_Texto del ejercicio_
-- -- --
Audemars Piguet presentó en Watches and Wonders 2026 su iniciativa más inesperada: el Atelier des Établisseurs, menos una colección que una filosofía. El proyecto reactiva las raíces profundamente colaborativas de la relojería suiza recuperando el sistema del établissage, la organización del trabajo que definió la horología del Valle de Joux a finales del siglo XVIII, cuando una red de artesanos especializados fabricaba componentes que un «établisseur» ensamblaba después en un reloj completo.

Era, en esencia, el modelo sobre el que se fundó la propia Audemars Piguet en 1875. Bajo la dirección de la consejera delegada Ilaria Resta, la marca revisita ese espíritu como una metodología viva, sin el menor rastro de nostalgia. Operando desde el histórico Musée Atelier de Le Brassus, el proyecto reúne a grabadores, esmaltadores, lapidarios y relojeros junto a diseñadores e ingenieros para producir piezas muy limitadas, a menudo únicas.

Tres piezas que celebran el oficio

El atelier debutó con tres creaciones. La Établisseurs Galets traduce las formas naturales del Valle de Joux en un reloj de oro amarillo de 18 quilates con forma de guijarro, esfera de piedra y brazalete de eslabones irregulares. La Établisseurs Nomade explora la versatilidad: se transforma entre reloj de bolsillo, objeto de sobremesa y colgante. La Établisseurs Peacock recupera la tradición del reloj secreto, con un autómata que despliega la cabeza y las alas de un pavo real para revelar una esfera esmaltada.

Un mes de trabajo sin margen de error

La joya técnica reside en el detalle artesanal. El movimiento de la Nomade, el calibre 7501 —adaptación del 7121 de 2022—, se esqueletiza enteramente a mano con una sierra tradicional, una técnica que Audemars Piguet preserva desde la década de 1930. Según explicó a Robb Report el director de patrimonio y museo, Sébastian Vivas, esqueletar así un movimiento puede llevar hasta un mes y no deja margen de error. «Hoy, el 99,99% de los movimientos se preparan mecánicamente», señaló; «pero este es un saber hacer que queremos preservar».
-- -- --
_Datos registrados_
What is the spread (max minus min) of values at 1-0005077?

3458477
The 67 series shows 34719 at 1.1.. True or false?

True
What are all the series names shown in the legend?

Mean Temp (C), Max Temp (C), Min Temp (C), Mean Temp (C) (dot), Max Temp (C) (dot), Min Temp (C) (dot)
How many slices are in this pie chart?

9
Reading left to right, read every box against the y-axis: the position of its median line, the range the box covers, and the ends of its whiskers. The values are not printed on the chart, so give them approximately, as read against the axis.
-- -- --
Reproduce sin cambios el pasaje del texto sobre el Atelier des Établisseurs que empieza en "Audemars Piguet presentó" y llega hasta "un reloj completo.", ambos incluidos.

Audemars Piguet presentó en Watches and Wonders 2026 su iniciativa más inesperada: el Atelier des Établisseurs, menos una colección que una filosofía. El proyecto reactiva las raíces profundamente colaborativas de la relojería suiza recuperando el sistema del établissage, la organización del trabajo que definió la horología del Valle de Joux a finales del siglo XVIII, cuando una red de artesanos especializados fabricaba componentes que un «établisseur» ensamblaba después en un reloj completo.